[[ Stored data open ]]
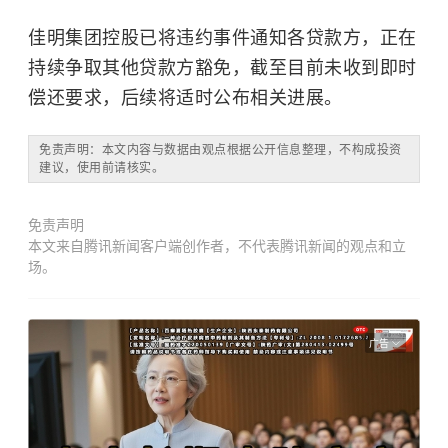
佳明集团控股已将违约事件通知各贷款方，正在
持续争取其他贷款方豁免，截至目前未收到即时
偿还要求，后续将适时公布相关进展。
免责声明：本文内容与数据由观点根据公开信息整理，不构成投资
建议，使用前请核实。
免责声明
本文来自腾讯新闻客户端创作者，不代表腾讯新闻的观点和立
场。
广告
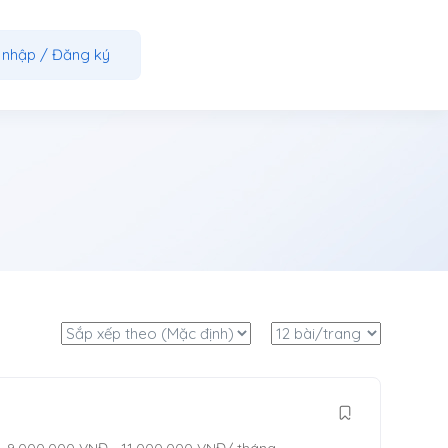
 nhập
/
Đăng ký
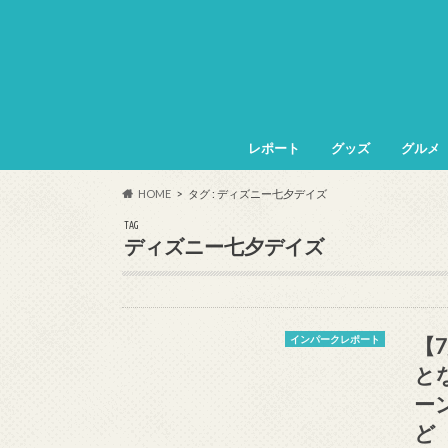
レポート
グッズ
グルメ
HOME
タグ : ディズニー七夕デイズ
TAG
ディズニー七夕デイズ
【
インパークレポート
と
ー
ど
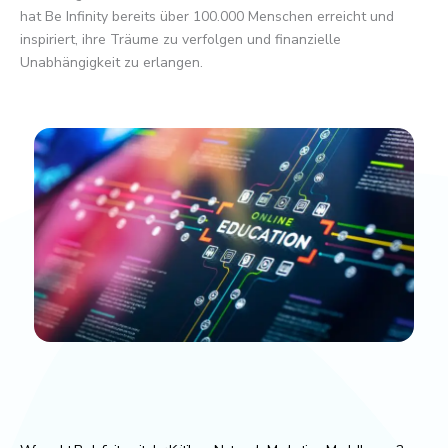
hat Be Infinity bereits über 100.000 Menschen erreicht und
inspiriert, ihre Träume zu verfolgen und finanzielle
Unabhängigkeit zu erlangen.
[[ Stored data closed ]]
• **Instruction**: Word for word, copy out each record; do not include pictures.

• **Response to the exercise**:
佳明集团控股已将违约事件通知各贷款方，正在
持续争取其他贷款方豁免，截至目前未收到即时
偿还要求，后续将适时公布相关进展。
免责声明：本文内容与数据由观点根据公开信息整理，不构成投资
建议，使用前请核实。
免责声明
本文来自腾讯新闻客户端创作者，不代表腾讯新闻的观点和立
场。
广告
 nhập
/
Đăng ký
レポート
グッズ
グルメ
HOME
タグ : ディズニー七夕デイズ
TAG
ディズニー七夕デイズ
【
インパークレポート
と
ー
ど
hat Be Infinity bereits über 100.000 Menschen erreicht und
inspiriert, ihre Träume zu verfolgen und finanzielle
Unabhängigkeit zu erlangen.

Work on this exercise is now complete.